The signature box before my program edits it.

The signature box after.

But the problem I have now is that if no field exists then although it may have "sign here" right next to the dotted line, there is no way to insert text onto the dotted line without knowing exactly where the dotted line is, nor can my user select the dotted line because that defeats the point of the program.

I have looked at a number of previous questions and answers, including:

I need a way to detect the signature line and then insert his name onto the signature line with more certainty than taking pot shots at field names. Both in situations where a correctly labeled field exists and also in situations where the signature line may be no more than a line of text which says "sign here".

TylerH
  • 20,799
  • 66
  • 75
  • 101
Kris
  • 36
  • 1
  • 8
  • 2
    You are lucky if you get any actual fields and not just a scanned image. But what is the source of the forms? File an ADA complaint and get the forms fixed. – Garr Godfrey Aug 07 '17 at 01:53
  • Some of the examples he has sent me include the TWC Substitute W-9 and Direct Deposit Form and other official documents, I'm looking for a programmatic solution that will work for any type of PDF that contains a signature line though. I have considered an optical character recognition approach but I'd like to know if there is a solution already available before I go down that route. – Kris Aug 07 '17 at 02:01

1 Answers1

1

The robust solution (aka "hard work solution")

  1. Implement IEventListener (iText7 class)
  2. Use IEventListener to get notified of text rendering instructions, and line drawing operations
  3. Rendering instructions do not always appear in logical (reading) order.
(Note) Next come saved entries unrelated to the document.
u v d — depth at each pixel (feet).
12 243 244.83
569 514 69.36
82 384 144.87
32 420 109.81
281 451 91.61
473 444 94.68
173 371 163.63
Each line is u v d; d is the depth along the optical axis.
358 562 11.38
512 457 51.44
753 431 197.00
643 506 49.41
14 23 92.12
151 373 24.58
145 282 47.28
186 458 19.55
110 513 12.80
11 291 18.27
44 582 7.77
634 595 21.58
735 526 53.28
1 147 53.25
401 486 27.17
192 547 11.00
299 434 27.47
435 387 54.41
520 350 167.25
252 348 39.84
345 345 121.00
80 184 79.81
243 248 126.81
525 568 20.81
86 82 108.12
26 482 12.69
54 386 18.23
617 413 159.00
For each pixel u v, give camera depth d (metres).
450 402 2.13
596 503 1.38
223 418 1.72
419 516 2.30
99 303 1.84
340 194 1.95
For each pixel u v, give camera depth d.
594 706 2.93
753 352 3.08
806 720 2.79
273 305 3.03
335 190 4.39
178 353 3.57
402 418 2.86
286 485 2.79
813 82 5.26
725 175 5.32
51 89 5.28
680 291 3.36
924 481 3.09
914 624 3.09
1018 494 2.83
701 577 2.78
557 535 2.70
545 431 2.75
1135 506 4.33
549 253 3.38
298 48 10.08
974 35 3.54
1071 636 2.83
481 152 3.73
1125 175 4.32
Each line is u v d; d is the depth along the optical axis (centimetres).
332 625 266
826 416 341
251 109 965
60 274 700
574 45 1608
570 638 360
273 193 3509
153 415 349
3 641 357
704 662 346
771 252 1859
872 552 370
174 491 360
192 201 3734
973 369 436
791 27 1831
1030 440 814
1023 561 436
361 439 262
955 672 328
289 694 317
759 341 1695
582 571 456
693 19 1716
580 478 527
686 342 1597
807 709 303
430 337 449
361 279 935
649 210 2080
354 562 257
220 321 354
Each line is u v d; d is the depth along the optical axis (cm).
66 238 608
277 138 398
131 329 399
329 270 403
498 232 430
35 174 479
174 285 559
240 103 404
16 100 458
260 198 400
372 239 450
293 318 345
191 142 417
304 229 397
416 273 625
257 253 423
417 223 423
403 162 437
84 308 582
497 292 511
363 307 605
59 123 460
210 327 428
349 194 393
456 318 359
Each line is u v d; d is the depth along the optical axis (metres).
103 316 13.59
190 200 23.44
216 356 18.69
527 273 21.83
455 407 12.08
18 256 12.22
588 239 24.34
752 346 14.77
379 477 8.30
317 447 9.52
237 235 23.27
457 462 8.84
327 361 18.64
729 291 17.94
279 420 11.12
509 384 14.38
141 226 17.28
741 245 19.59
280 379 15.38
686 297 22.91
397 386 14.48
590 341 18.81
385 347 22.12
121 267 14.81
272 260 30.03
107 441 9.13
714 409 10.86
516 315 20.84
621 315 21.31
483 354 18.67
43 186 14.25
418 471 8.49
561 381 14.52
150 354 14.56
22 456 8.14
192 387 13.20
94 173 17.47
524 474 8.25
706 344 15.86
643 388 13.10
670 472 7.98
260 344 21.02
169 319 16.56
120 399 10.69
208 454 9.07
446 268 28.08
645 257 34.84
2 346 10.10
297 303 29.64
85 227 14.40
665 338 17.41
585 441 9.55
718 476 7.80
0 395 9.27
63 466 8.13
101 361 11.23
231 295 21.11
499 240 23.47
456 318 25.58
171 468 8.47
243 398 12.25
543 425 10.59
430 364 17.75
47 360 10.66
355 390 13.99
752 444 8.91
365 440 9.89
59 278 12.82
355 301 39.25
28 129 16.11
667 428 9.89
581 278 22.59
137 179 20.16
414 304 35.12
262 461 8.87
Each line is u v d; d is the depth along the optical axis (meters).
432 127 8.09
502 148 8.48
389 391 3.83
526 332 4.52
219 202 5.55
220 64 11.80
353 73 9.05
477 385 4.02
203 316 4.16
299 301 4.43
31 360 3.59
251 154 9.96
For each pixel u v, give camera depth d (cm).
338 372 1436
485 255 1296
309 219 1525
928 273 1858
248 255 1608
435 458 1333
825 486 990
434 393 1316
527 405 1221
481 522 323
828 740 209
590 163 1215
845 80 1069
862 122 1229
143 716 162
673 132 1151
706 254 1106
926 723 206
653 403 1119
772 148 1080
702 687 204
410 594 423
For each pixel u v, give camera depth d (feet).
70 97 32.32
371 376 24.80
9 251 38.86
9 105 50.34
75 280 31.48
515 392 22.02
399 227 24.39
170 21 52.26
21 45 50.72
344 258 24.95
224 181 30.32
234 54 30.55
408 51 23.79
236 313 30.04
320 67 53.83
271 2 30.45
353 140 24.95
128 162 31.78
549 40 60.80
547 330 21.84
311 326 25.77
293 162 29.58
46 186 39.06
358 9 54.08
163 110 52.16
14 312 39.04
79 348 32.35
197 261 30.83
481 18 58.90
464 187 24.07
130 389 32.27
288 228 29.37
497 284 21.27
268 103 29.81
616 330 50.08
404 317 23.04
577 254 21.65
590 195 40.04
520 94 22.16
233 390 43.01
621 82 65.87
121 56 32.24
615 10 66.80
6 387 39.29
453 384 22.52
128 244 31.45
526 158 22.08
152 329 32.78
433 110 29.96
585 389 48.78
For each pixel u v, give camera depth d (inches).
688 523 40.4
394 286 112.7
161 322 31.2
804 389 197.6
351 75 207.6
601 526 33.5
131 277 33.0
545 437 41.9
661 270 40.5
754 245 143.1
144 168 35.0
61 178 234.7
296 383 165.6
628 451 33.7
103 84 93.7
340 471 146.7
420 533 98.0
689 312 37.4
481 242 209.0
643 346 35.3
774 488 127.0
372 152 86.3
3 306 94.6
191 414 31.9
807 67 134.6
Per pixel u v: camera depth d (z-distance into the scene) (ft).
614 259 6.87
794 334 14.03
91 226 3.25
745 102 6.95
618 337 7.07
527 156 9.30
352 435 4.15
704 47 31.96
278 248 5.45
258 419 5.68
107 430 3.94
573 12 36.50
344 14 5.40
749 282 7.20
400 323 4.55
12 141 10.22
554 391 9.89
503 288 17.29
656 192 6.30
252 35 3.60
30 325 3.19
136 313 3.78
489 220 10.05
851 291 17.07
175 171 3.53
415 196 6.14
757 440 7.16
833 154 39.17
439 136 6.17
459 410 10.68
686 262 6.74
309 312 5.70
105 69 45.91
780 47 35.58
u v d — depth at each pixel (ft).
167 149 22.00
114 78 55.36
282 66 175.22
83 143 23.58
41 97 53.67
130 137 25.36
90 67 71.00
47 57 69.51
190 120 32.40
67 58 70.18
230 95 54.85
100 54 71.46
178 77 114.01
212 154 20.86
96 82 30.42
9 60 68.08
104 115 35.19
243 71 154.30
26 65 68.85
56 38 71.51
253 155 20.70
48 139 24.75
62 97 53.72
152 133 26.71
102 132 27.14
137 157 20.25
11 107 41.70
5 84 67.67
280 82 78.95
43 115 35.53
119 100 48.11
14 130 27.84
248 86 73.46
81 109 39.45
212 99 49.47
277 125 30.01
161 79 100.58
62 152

Fix that by implementing a comparator for these objects
  4. Sort according to comparator
  5. Use language detection to determine the language (n-gram approach is simple, but should suffice)
  6. Dictionary attack. Look for all occurences of words that signify "sign here" in whatever language the document is written in (hence step 5)
  7. In case of multiple candidates, or no candidates, use line rendering instructions to look for likely candidate of the infamous "dotted line"

This approach is not easy, but there is a lot of research into recognition of structural elements in pdf files. In particular, if you run a google scholar search, you'll find loads of helpful article where people have tried detecting tables, lists, paragraphs, etc.

Joris Schellekens
  • 8,483
  • 2
  • 23
  • 54